The procedure itself usually takes no more than 10 or 15 minutes. After surgery, the child is monitored for a short period then allowed to go home.
What can I expect after surgery?
Usually the recovery is mild and quick. Your child may have a low-grade fever (99° to 100°F) for a day or two after surgery. There may discharge from either ear (pink, clear, yellow, or even bloody in color) for 2 or 3 days. Your doctor may give you some ear drops to use after surgery to help control the drainage. You can expect your child to be back to his or her regular diet and activities within 24 hours after surgery.
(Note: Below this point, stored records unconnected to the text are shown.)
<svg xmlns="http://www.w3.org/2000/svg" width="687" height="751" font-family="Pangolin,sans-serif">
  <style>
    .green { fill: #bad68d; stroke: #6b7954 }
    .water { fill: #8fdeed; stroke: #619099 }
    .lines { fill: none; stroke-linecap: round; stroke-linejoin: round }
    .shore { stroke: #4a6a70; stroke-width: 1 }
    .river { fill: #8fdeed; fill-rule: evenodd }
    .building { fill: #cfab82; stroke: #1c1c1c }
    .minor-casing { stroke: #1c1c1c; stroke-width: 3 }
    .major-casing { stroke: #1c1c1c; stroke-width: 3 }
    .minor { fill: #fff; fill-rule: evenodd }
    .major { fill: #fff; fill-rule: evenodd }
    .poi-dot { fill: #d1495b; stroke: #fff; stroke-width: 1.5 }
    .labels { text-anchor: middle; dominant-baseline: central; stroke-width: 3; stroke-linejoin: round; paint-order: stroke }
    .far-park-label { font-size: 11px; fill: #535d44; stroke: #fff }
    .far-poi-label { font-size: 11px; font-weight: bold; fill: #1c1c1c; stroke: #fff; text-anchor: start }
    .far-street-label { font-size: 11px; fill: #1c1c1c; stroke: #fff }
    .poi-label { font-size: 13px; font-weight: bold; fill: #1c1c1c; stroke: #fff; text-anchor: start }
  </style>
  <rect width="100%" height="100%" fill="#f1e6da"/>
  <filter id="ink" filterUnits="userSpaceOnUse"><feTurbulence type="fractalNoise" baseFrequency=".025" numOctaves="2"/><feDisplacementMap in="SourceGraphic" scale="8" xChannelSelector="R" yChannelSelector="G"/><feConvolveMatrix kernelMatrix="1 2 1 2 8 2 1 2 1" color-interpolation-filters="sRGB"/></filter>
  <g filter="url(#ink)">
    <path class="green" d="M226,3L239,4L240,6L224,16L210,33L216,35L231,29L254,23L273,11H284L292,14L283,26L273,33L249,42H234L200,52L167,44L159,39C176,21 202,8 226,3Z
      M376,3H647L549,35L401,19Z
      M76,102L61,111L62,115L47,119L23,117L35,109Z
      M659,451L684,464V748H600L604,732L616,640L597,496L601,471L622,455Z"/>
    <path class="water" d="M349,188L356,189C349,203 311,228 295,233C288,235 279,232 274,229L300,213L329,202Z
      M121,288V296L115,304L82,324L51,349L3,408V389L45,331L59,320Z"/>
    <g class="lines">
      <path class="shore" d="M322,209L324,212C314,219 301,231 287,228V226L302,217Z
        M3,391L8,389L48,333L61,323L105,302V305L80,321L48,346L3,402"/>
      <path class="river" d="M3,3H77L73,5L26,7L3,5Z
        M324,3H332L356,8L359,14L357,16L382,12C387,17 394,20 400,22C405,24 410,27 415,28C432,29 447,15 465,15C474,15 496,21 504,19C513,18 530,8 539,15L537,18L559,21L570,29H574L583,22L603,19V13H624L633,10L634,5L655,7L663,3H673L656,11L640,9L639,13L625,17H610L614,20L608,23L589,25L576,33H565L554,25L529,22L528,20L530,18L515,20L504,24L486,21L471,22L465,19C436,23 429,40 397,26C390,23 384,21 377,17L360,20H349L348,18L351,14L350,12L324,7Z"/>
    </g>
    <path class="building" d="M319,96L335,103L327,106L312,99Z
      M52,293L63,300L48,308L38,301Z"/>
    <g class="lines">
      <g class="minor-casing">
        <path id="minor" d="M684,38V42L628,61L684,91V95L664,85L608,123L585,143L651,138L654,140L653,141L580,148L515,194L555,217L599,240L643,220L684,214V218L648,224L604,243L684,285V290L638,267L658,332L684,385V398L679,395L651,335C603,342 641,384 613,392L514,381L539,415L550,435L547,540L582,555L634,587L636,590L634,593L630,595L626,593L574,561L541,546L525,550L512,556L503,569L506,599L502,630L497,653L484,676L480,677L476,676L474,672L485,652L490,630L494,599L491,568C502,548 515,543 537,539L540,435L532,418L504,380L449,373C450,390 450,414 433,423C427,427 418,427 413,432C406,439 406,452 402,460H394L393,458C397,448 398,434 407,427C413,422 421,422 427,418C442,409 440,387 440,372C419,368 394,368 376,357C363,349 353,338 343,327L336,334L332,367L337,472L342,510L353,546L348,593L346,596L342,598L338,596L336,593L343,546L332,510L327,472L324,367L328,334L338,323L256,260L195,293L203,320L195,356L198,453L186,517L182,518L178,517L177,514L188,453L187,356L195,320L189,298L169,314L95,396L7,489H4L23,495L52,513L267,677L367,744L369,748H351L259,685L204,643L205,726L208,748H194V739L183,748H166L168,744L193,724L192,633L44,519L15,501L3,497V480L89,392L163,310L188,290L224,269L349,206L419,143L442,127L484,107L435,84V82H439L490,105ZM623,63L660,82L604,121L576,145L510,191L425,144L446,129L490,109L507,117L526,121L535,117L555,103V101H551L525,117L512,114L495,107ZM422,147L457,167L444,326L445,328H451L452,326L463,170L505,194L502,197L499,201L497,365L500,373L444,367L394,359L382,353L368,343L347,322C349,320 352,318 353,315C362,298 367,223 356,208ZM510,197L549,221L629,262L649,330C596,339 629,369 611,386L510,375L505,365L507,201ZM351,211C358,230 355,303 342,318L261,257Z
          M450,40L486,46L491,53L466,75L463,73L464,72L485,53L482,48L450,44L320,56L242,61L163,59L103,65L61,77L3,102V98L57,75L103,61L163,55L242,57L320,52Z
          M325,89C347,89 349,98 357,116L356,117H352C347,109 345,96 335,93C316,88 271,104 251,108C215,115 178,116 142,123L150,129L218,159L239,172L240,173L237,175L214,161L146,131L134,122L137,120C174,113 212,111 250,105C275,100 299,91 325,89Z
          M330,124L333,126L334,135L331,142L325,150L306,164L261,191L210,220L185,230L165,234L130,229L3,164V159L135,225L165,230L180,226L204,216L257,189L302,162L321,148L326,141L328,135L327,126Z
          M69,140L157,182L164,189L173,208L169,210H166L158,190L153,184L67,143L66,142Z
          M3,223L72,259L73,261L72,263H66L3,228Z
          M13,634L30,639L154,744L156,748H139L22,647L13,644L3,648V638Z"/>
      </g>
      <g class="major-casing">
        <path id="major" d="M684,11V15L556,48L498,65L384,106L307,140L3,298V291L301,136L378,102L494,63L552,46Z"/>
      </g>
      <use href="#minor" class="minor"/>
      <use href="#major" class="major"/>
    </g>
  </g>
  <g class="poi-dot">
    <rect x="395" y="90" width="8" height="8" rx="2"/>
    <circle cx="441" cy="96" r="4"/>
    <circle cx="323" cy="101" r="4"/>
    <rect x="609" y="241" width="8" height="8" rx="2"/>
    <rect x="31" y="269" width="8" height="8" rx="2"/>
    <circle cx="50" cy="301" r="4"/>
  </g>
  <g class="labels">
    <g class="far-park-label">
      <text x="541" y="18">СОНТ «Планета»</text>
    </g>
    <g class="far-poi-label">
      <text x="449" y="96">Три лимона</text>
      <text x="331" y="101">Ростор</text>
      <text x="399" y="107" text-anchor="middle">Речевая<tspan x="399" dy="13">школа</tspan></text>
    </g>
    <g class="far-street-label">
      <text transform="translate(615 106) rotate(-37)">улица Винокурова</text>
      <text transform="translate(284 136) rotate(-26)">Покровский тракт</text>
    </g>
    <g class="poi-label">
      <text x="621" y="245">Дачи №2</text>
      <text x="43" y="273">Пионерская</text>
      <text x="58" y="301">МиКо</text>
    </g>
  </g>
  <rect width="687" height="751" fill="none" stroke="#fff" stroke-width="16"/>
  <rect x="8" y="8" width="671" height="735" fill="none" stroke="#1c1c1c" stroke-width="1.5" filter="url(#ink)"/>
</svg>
Your child’s ears do not require any special care after surgery. You do not have to worry about getting water in the ear canals with bathing, washing the hair, or even swimming in shallow water. If your child is older and dives deep under water while swimming, or if they get infections after exposure to water your doctor may suggest limiting water exposure and use of ear plugs while swimming. Airplane travel is okay with ear tubes which prevent the painful pressure changes that children can otherwise experience during air travel. If an infection develops after the surgery you will notice drainage or a bad smell from the ears. You should call primary or ENT doctor if your child’s ears are draining. Don’t panic this is better than the fluid being trapped and usually responds quickly. Some children may a second set of tubes if they continue to have otitis media.
Risks of Myringotomy and pressure equalization tube surgery
This type of surgery is extremely common and safe procedure with infrequent complications which may include:
- Perforation: After the tube comes out or is removed the hole may not heal resulting in a small hole in the ear drum. The hole can be patched through a surgical procedure called a tympanoplasty or myringoplasty.
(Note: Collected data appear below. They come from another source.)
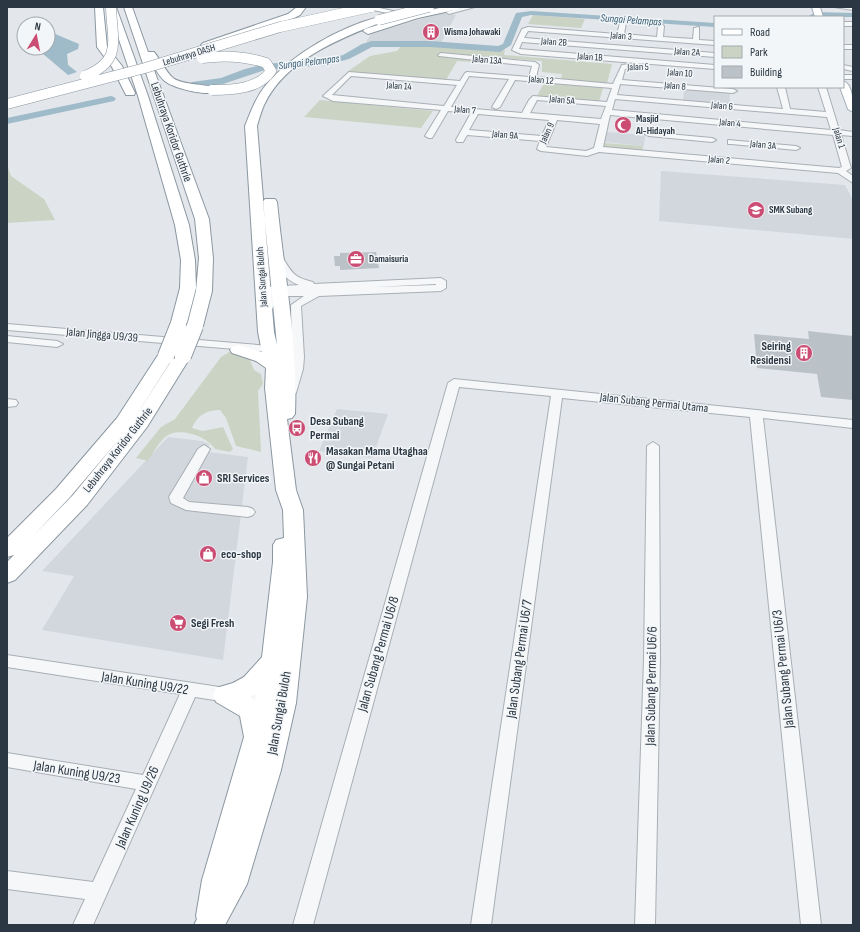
<svg xmlns="http://www.w3.org/2000/svg" width="860" height="932" font-family="'Sofia Sans Condensed',sans-serif">
<style>
.built{fill:#d1d7dc}
.green{fill:#cbd4c4}
.water{fill:#9fbac9}
.lines{fill:none;stroke-linecap:round;stroke-linejoin:round}
.river{fill:#9fbac9;fill-rule:evenodd}
.building{fill:#bac1c7}
.minor-casing{stroke:#a8afb5;stroke-width:2}
.major-casing{stroke:#a2adb6;stroke-width:2}
.highway-casing{stroke:#8b97a1;stroke-width:2}
.minor{fill:#f6f7f9;fill-rule:evenodd}
.major{fill:#fff;fill-rule:evenodd}
.highway{fill:#fff;fill-rule:evenodd}
.highway-bridge-far1-casing{stroke:#8b97a1;stroke-width:11;stroke-linecap:butt}
.highway-bridge-casing{stroke:#8b97a1;stroke-width:18;stroke-linecap:butt}
.highway-bridge-far1{stroke:#fff;stroke-width:10}
.highway-bridge{stroke:#fff;stroke-width:16}
.labels{text-anchor:middle;dominant-baseline:central;stroke-width:3;stroke-linejoin:round;paint-order:stroke}
.far-poi-label{font-size:10px;font-weight:bold;fill:#2b3742;stroke:#f3f6f8;text-anchor:start}
.far-street-label{font-size:10px;fill:#2b3742;stroke:#f3f6f8}
.far-water-label{font-size:11px;font-style:italic;fill:#365c75;stroke:#f3f6f8}
.street-label{font-size:12px;fill:#2b3742;stroke:#f3f6f8}
.poi-label{font-size:12px;font-weight:bold;fill:#2b3742;stroke:#f3f6f8;text-anchor:start}
.near-street-label{font-size:14px;fill:#2b3742;stroke:#f3f6f8}
</style>
<rect width="100%" height="100%" fill="#e3e7eb"/>
<path class="built" d="M 444,12 L 456,15 L 441,43 L 366,42 L 371,34 Z
M 684,88 L 730,92 L 730,106 L 683,102 Z
M 606,132 L 645,135 L 644,146 L 604,142 Z
M 661,171 L 845,185 L 853,200 L 853,239 L 659,221 Z
M 337,409 L 388,414 L 372,458 L 319,451 Z
M 168,437 L 202,441 L 209,444 L 208,452 L 248,457 L 223,660 L 42,630 L 74,576 L 42,571 Z"/>
<path class="green" d="M 533,15 L 585,19 L 581,28 L 528,24 Z
M 431,45 L 505,50 L 504,55 L 612,64 L 607,84 L 561,80 L 562,74 L 542,72 L 542,61 L 473,56 L 471,62 L 457,61 L 446,80 L 347,72 L 370,56 L 397,51 L 401,46 Z
M 544,83 L 603,88 L 599,102 L 537,96 Z
M 320,100 L 433,111 L 421,128 L 304,117 Z
M 604,143 L 643,146 L 642,152 L 603,149 Z
M 7,165 L 11,176 L 44,199 L 55,220 L 7,223 Z
M 229,352 L 248,355 L 254,370 L 261,374 L 263,384 L 258,391 L 261,452 L 236,446 L 226,418 L 220,410 C 207,410 197,415 192,428 L 203,431 L 223,427 L 233,449 L 230,452 L 215,449 C 207,436 177,425 164,438 C 158,444 153,453 148,461 L 136,458 L 161,427 L 175,419 L 221,357 Z"/>
<path class="water" d="M 48,31 L 79,44 L 78,49 L 67,54 L 68,65 L 77,72 L 68,75 L 36,48 L 48,48 Z"/>
<g class="lines">
<path class="river" d="M 531,11 L 715,23 L 715,27 L 531,15 L 522,17 L 511,45 L 500,52 L 430,47 L 372,47 L 349,59 L 327,65 L 265,70 L 223,84 L 192,88 L 187,85 L 192,82 L 221,78 L 245,69 L 265,64 L 327,59 L 343,55 L 362,44 L 372,41 L 430,41 L 498,46 L 503,44 L 516,13 Z
M 816,12 L 853,13 L 853,17 L 807,17 Z
M 111,96 L 114,97 L 116,99 L 114,101 L 7,124 L 7,118 Z"/>
</g>
<path class="building" d="M 376,252 L 379,268 L 340,270 L 340,266 L 335,266 L 334,256 L 340,256 L 340,253 Z
M 808,331 L 853,336 L 853,400 L 821,397 L 817,374 L 757,368 L 754,334 L 809,339 Z"/>
<g class="lines">
<g class="minor-casing">
<path id="minor" d="M 464,7 L 475,7 L 449,14 L 446,12 Z
M 834,7 L 853,7 L 853,10 Z
M 623,21 L 626,23 L 624,34 L 657,37 L 658,26 L 661,24 L 664,26 L 663,37 L 693,39 L 694,28 L 699,27 L 699,40 L 715,41 L 715,45 L 528,31 L 524,38 L 715,53 L 715,57 L 522,42 L 519,49 L 715,65 L 715,69 L 638,63 L 640,65 L 639,66 L 625,69 L 622,80 L 733,89 L 737,91 L 733,93 L 620,84 L 617,95 L 783,109 L 777,87 L 785,87 L 790,109 L 826,112 L 818,87 L 826,87 L 839,130 L 853,132 L 853,136 L 841,135 L 851,168 L 846,171 L 853,176 L 853,183 L 838,173 L 599,152 L 587,156 L 541,151 L 537,149 L 540,141 L 467,135 L 463,142 L 457,142 L 456,140 L 471,113 L 448,111 L 432,138 L 429,138 L 425,136 L 441,110 L 333,101 L 323,96 L 349,72 L 460,81 L 465,73 L 467,72 L 529,77 L 532,66 L 439,56 L 438,55 L 441,53 L 535,62 L 539,65 L 536,77 L 613,84 L 622,65 L 636,63 L 521,54 L 512,50 L 522,29 L 528,27 L 617,34 L 620,23 ZM 351,76 L 457,85 L 444,106 L 332,95 ZM 469,76 L 509,79 L 492,107 L 496,109 L 500,107 L 515,80 L 612,88 L 607,102 L 533,96 L 529,100 L 522,113 L 451,107 ZM 615,99 L 827,117 L 831,130 L 612,110 ZM 537,100 L 606,106 L 601,119 L 530,113 ZM 478,114 L 549,120 L 542,136 L 469,130 ZM 610,115 L 833,135 L 842,167 L 839,168 L 603,147 ZM 557,120 L 600,124 L 594,148 L 586,151 L 546,147 Z
M 843,22 L 853,22 L 853,26 L 843,26 Z
M 843,45 L 853,45 L 853,49 L 843,49 Z
M 843,65 L 853,67 L 853,71 L 843,69 Z
M 843,75 L 853,75 L 853,79 L 843,79 Z
M 646,132 L 712,138 L 716,140 L 712,142 L 649,136 L 645,134 Z
M 728,140 L 796,146 L 800,148 L 796,150 L 731,144 L 728,144 Z
M 278,254 L 281,255 C 292,272 292,277 313,282 L 314,284 L 441,278 L 446,281 L 446,288 L 441,291 L 319,296 L 301,306 L 304,357 L 303,369 L 296,393 L 290,397 L 284,393 L 291,369 L 292,357 L 291,305 L 304,296 L 277,296 L 270,315 L 262,315 L 261,313 L 263,302 L 269,292 L 266,289 L 267,287 L 299,285 C 285,280 278,270 273,257 ZM 436,284 L 436,285 L 374,287 Z
M 7,324 L 270,346 L 276,349 L 270,352 L 7,330 Z
M 7,336 L 57,341 L 63,344 L 57,347 L 7,342 Z
M 454,379 L 853,420 L 853,428 L 763,418 L 821,925 L 801,925 L 750,417 L 562,398 L 491,925 L 471,925 L 551,396 L 459,387 L 313,925 L 293,925 L 448,383 Z
M 7,399 L 16,400 L 18,403 L 16,406 L 7,407 Z
M 653,442 L 659,446 L 660,659 L 655,925 L 635,925 L 644,659 L 647,446 Z
M 204,445 L 210,449 L 183,498 L 189,502 L 248,507 L 253,509 L 255,512 L 253,515 L 248,517 L 186,510 L 171,503 L 169,497 L 198,449 Z
M 7,655 L 272,695 L 278,697 L 280,702 L 278,707 L 272,709 L 195,697 L 93,925 L 73,925 L 85,899 L 7,889 L 7,871 L 93,882 L 136,789 L 7,767 L 7,753 L 143,775 L 180,694 L 7,667 Z"/>
</g>
<g class="major-casing">
<path id="major" d="M 359,7 L 375,7 L 415,16 L 411,18 Z
M 812,7 L 820,7 L 823,17 L 815,17 Z
M 843,81 C 853,84 853,103 853,112 L 848,109 L 840,87 L 843,87 Z"/>
</g>
<g class="highway-casing">
<path id="highway" d="M 95,7 L 103,7 L 107,47 L 122,66 L 135,93 L 134,95 L 126,95 L 112,67 L 97,47 Z
M 108,7 L 116,7 L 148,96 L 189,225 L 195,260 L 196,288 L 186,326 L 184,329 L 172,329 L 170,326 L 180,288 L 181,260 L 175,225 L 138,96 Z
M 124,7 L 132,7 L 148,52 L 154,52 C 160,59 166,72 173,78 C 183,86 211,83 217,90 C 211,98 174,88 166,82 C 160,78 155,68 151,62 L 209,219 L 213,258 L 212,291 L 203,326 L 201,329 L 189,329 L 187,326 L 196,291 L 199,258 L 195,219 Z
M 297,7 L 306,7 L 300,15 L 294,18 L 209,47 L 203,47 L 201,45 L 203,43 L 288,14 Z
M 444,7 L 460,7 L 459,9 L 418,18 L 368,34 L 363,31 L 365,29 L 413,14 Z
M 379,17 L 382,18 L 382,22 C 339,39 285,60 264,105 C 261,112 259,119 257,126 L 274,332 L 277,345 L 263,202 L 265,199 L 275,199 L 277,202 C 284,273 298,343 295,414 L 292,418 L 287,419 L 296,490 L 303,510 L 307,597 L 296,703 L 281,770 L 247,884 L 225,925 L 194,925 L 197,919 L 196,916 L 202,880 L 244,737 L 240,716 L 216,702 L 213,695 L 216,688 L 233,683 L 244,677 L 262,657 L 273,562 L 273,545 L 276,540 L 284,538 L 283,510 L 276,490 L 265,388 L 266,368 L 256,361 L 232,353 L 230,350 L 232,347 L 238,345 L 262,352 L 258,332 L 245,126 C 251,111 256,97 266,85 C 292,54 340,27 379,17 ZM 256,694 L 255,700 L 250,697 Z
M 166,351 L 172,352 L 174,356 L 132,422 L 177,352 L 183,351 L 189,352 L 191,356 L 147,427 L 87,505 L 15,580 L 7,583 L 7,562 L 14,555 L 7,557 L 7,538 L 56,489 L 117,418 L 160,352 ZM 120,438 L 73,495 L 33,536 L 70,497 Z"/>
</g>
<use href="#minor" class="minor"/>
<use href="#major" class="major"/>
<use href="#highway" class="highway"/>
<g class="highway-bridge-far1-casing">
<path id="highway-bridge-far1" d="M 379,20 L 429,7
M 202,58 C 224,55 245,56 266,63 L 271,71 C 259,89 232,90 212,90
M 85,76 C 123,61 112,40 111,7
M 7,104 L 145,68 L 280,27 L 371,7"/>
</g>
<g class="highway-bridge-casing">
<path id="highway-bridge" d="M 166,356 L 178,326
M 183,356 L 195,326"/>
</g>
<use href="#highway-bridge-far1" class="highway-bridge-far1"/>
<use href="#highway-bridge" class="highway-bridge"/>
</g>
<defs>
<g id="building-disc" transform="scale(0.9)"><circle r="9.5" fill="#cb4d73" stroke="#f3f6f8"/><path d="M-4-6H4V6H1V3H-1V6H-4ZM-2.5-4.3h1.7v1.8h-1.7ZM.8-4.3h1.7v1.8H.8ZM-2.5-1h1.7V.8h-1.7ZM.8-1h1.7V.8H.8Z" fill="#fff"/></g>
<g id="mosque-disc" transform="scale(0.9)"><circle r="9.5" fill="#cb4d73" stroke="#f3f6f8"/><path d="M3.5-4.9A6 6 0 1 0 3.5 4.9A5 5 0 1 1 3.5-4.9Z" fill="#fff"/></g>
<g id="school-disc" transform="scale(0.9)"><circle r="9.5" fill="#cb4d73" stroke="#f3f6f8"/><path d="M0-5L7-2L0 1L-7-2ZM-4 1L0 2.5L4 1V4Q0 6-4 4Z" fill="#fff"/></g>
<g id="office-disc" transform="scale(0.9)"><circle r="9.5" fill="#cb4d73" stroke="#f3f6f8"/><path d="M-6-3h4V-5.5h4V-3h4V5H-6ZM-1-4.5V-3h2v-1.5ZM-6 0V1H6V0Z" fill="#fff"/></g>
<g id="bus-disc" transform="scale(0.9)"><circle r="9.5" fill="#cb4d73" stroke="#f3f6f8"/><path d="M-5-6H5V4H4V6H2V4H-2V6H-4V4H-5ZM-3.5-4V0h7V-4ZM-3.5 1.2v1.5H-2V1.2ZM2 1.2v1.5H3.5V1.2Z" fill="#fff"/></g>
<g id="restaurant-disc" transform="scale(0.9)"><circle r="9.5" fill="#cb4d73" stroke="#f3f6f8"/><path d="M-5-6h1v4h1v-4h1v4h1v-4h1v5L-1.5 .5V6h-2V.5L-5-1ZM5-6V6H3V1.5H1.5Q1.5-4 5-6Z" fill="#fff"/></g>
<g id="shop-disc" transform="scale(0.9)"><circle r="9.5" fill="#cb4d73" stroke="#f3f6f8"/><path d="M-5-2.5h2.3a2.7 3.5 0 0 1 5.4 0H5L5.5 6h-11ZM-1.5-2.5h3a1.5 2.3 0 0 0-3 0Z" fill="#fff"/></g>
<g id="supermarket-disc" transform="scale(0.9)"><circle r="9.5" fill="#cb4d73" stroke="#f3f6f8"/><path d="M-6-5.5h2.5l.6 2H6L4.5 2H-2.5L-4.4-4H-6ZM-1.5 3.2a1.3 1.3 0 1 0 .1 0ZM3 3.2a1.3 1.3 0 1 0 .1 0Z" fill="#fff"/></g>
</defs>
<g fill-rule="evenodd">
<use href="#building-disc" x="431" y="32"/>
<use href="#mosque-disc" x="623" y="125"/>
<use href="#school-disc" x="756" y="210"/>
<use href="#office-disc" x="356" y="259"/>
<use href="#building-disc" x="804" y="353"/>
<use href="#bus-disc" x="297" y="428"/>
<use href="#restaurant-disc" x="313" y="458"/>
<use href="#shop-disc" x="204" y="478"/>
<use href="#shop-disc" x="208" y="554"/>
<use href="#supermarket-disc" x="178" y="623"/>
</g>
<g class="labels">
<g class="far-poi-label">
<text x="444" y="32">Wisma Johawaki</text>
<text x="636" y="119">Masjid<tspan x="636" dy="12">Al-Hidayah</tspan></text>
<text x="769" y="210">SMK Subang</text>
<text x="369" y="259">Damaisuria</text>
</g>
<g class="far-street-label">
<text transform="translate(621 36) rotate(4)">Jalan 3</text>
<text transform="translate(554 42) rotate(4)">Jalan 2B</text>
<text transform="translate(687 52) rotate(4)">Jalan 2A</text>
<text transform="translate(189 55) rotate(-17)">Lebuhraya DASH</text>
<text transform="translate(590 57) rotate(4)">Jalan 1B</text>
<text transform="translate(487 60) rotate(5)">Jalan 13A</text>
<text transform="translate(638 67) rotate(-1)">Jalan 5</text>
<text transform="translate(680 73) rotate(4)">Jalan 10</text>
<text transform="translate(541 80) rotate(5)">Jalan 12</text>
<text transform="translate(399 86) rotate(4)">Jalan 14</text>
<text transform="translate(675 86) rotate(4)">Jalan 8</text>
<text transform="translate(562 100) rotate(5)">Jalan 5A</text>
<text transform="translate(722 106) rotate(5)">Jalan 6</text>
<text transform="translate(465 110) rotate(5)">Jalan 7</text>
<text transform="translate(730 123) rotate(5)">Jalan 4</text>
<text transform="translate(547 133) rotate(-65)">Jalan 9</text>
<text transform="translate(505 135) rotate(5)">Jalan 9A</text>
<text transform="translate(839 138) rotate(73)">Jalan 1</text>
<text transform="translate(763 145) rotate(5)">Jalan 3A</text>
<text transform="translate(719 160) rotate(5)">Jalan 2</text>
<text transform="translate(262 277) rotate(-94)">Jalan Sungai Buloh</text>
</g>
<g class="far-water-label">
<text transform="translate(631 20) rotate(4)">Sungai Pelampas</text>
<text transform="translate(309 62) rotate(-7)">Sungai Pelampas</text>
</g>
<g class="street-label">
<text transform="translate(171 132) rotate(71)">Lebuhraya Koridor Guthrie</text>
<text transform="translate(102 335) rotate(5)">Jalan Jingga U9/39</text>
<text transform="translate(654 403) rotate(6)">Jalan Subang Permai Utama</text>
<text transform="translate(118 450) rotate(-52)">Lebuhraya Koridor Guthrie</text>
</g>
<g class="poi-label">
<text x="791" y="346" text-anchor="end">Seiring<tspan x="791" dy="14">Residensi</tspan></text>
<text x="310" y="421">Desa Subang<tspan x="310" dy="14">Permai</tspan></text>
<text x="326" y="451">Masakan Mama Utaghaa<tspan x="326" dy="14">@ Sungai Petani</tspan></text>
<text x="217" y="478">SRI Services</text>
<text x="221" y="554">eco-shop</text>
<text x="191" y="623">Segi Fresh</text>
</g>
<g class="near-street-label">
<text transform="translate(378 654) rotate(-74)">Jalan Subang Permai U6/8</text>
<text transform="translate(519 659) rotate(-82)">Jalan Subang Permai U6/7</text>
<text transform="translate(783 669) rotate(-96)">Jalan Subang Permai U6/3</text>
<text transform="translate(145 683) rotate(9)">Jalan Kuning U9/22</text>
<text transform="translate(651 686) rotate(-89)">Jalan Subang Permai U6/6</text>
<text transform="translate(279 713) rotate(-80)">Jalan Sungai Buloh</text>
<text transform="translate(77 772) rotate(9)">Jalan Kuning U9/23</text>
<text transform="translate(137 807) rotate(-66)">Jalan Kuning U9/26</text>
</g>
</g>
<rect width="860" height="932" fill="none" stroke="#2b3742" stroke-width="16"/>
<rect x="714" y="16" width="130" height="72" fill="#f3f6f8" stroke="#a3aaaf"/>
<rect x="722" y="29" width="20" height="6" fill="#ffffff" stroke="#a3aaaf"/>
<text x="750" y="36" font-size="12" fill="#2b3742">Road</text>
<rect x="722" y="46" width="20" height="12" fill="#cbd4c4" stroke="#a3aaaf"/>
<text x="750" y="56" font-size="12" fill="#2b3742">Park</text>
<rect x="722" y="66" width="20" height="12" fill="#bac1c7" stroke="#a3aaaf"/>
<text x="750" y="76" font-size="12" fill="#2b3742">Building</text>
<g transform="translate(36 36) rotate(10)"><circle r="19" fill="#f3f6f8" stroke="#a3aaaf"/>
<path d="M0-3L7 15L0 10L-7 15Z" fill="#cb4d73"/>
<text y="-6" font-size="11" font-weight="bold" text-anchor="middle" fill="#2b3742">N</text>
</g>
</svg>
- Scarring: Any irritation of the ear drum (recurrent ear infections), including repeated insertion of ear tubes, can cause scarring called tympanosclerosis or myringosclerosis. In most cases, this causes no problem with hearing and does not need any treatment.
- Tube related problems: This can include early or late extrusion. If a tube comes out early fluid may return and repeat surgery may be needed. Ear tubes that remain too long may result in perforation or may require removal by an otolaryngologist.
- Infection: Ear infections can still occur with a tube in place. However, these infections are usually infrequent and resolve more quickly. They often resolve on their own or with antibiotic drops. Oral antibiotics are rarely needed. In rare cases the drainage might be chronic.